Neighboring Catholic parishes give mixed reviews of the church’s support of the Chinese immigrants. At the Parrocchia S. Maria dell’Umiltà a Chiesanuova, the Rev. Romeo Serafino says, “There are many unemployed persons who understandably have difficulty with the presence of the Chinese workers in these hard economic times.” Father Serafino relates that Bishop Simoni has said all business owners need to respect Prato law, but Father Serafino smiles broadly when mentioning a reputation that some locals have for tax evasion. He knows some Italians claim that the Chinese are loud but adds, “My own parents lived in Germany for the first 10 years of my life and worked long hours to save money. The Germans claimed the Italians were too noisy.”

When Father Serafino was faced with entering the Italian military to fulfill his national duty, he opted instead for service with Caritas. He began working with Chinese immigrants alongside Margaret Sin, a Canossiane sister. A few years ago, the textile manufacturer who employed Father Serafino’s sister went bankrupt. That factory was bought by some Chinese residents of Prato, and today she still does fabric stamping there and receives the generous benefits required by Italian law. Father Serafino is proud that his diocese is meeting the challenges of 21st century migration by holding Masses in Polish, Romanian, Albanian, Ukrainian, Sri Lankan, Spanish, Pakistani, Nigerian, Filipino and, of course, Mandarin Chinese.

Evangelization in a Global Economy

With immigrants come remittances sent home. Audits show that as much as $1.5 million per day is being wired to China from Prato. City administrators claim that the Chinese are sapping the local economy, but Father Wang and Chinese business owners assert that the risky innovation of the Chinese saved the Prato textile industry and that the Chinese contribute daily to the Italian economy by making local purchases. No Italian economists have estimated the Chinese immigrants’ contribution to the local economy. As Pope Benedict wrote, “foreign workers, despite any difficulties concerning integration, make a significant contribution to the economic development of the host country through their labor, besides that which they make to their country of origin through the money they send home” (“Charity in Truth,” No. 62).

Still, cultural hostility was in evidence last year at an important religious and secular event in Prato. Five times each year, the cathedral attracts pilgrims who come to view the “sacred belt” of Mary, kept under lock and key in a gilded bronze reliquary. Legend dating back to the sixth century holds that Mary gave the belt to Thomas at the time of her assumption. Subsequently, the belt found its way to Prato in the 12th century through Michele Dagomari, a Prato resident and Holy Land pilgrim. On Sept. 8, 2010, the feast of the Nativity of the Blessed Virgin Mary, the city of Prato refused to allow the Chinese flag to be part of the religious procession leading to the cathedral’s display of the sacred belt, breaking a tradition that has included the national flags of all of Prato’s sister cities.

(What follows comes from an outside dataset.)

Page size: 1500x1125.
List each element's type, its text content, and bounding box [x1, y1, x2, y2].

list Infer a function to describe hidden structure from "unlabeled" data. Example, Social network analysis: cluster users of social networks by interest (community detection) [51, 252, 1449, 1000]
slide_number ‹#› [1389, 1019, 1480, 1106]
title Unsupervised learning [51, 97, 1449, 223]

What would the Virgin Mary think of such tensions, occasioned by a piece of her clothing, I wondered. Then I thought of my ruffled blouse and the negative impact my own consumer lifestyle contributes to the demand for low-priced goods that drives the global economy. How can globalization be made a positive force in the lives of people in cities like Prato? What can we Catholics do to further economic justice and Christian community in such places? Pope Benedict offers this counsel in “Charity in Truth” (No. 78): “As we contemplate the vast amount of work to be done, we are sustained by our faith that God is present alongside those who…work for justice.”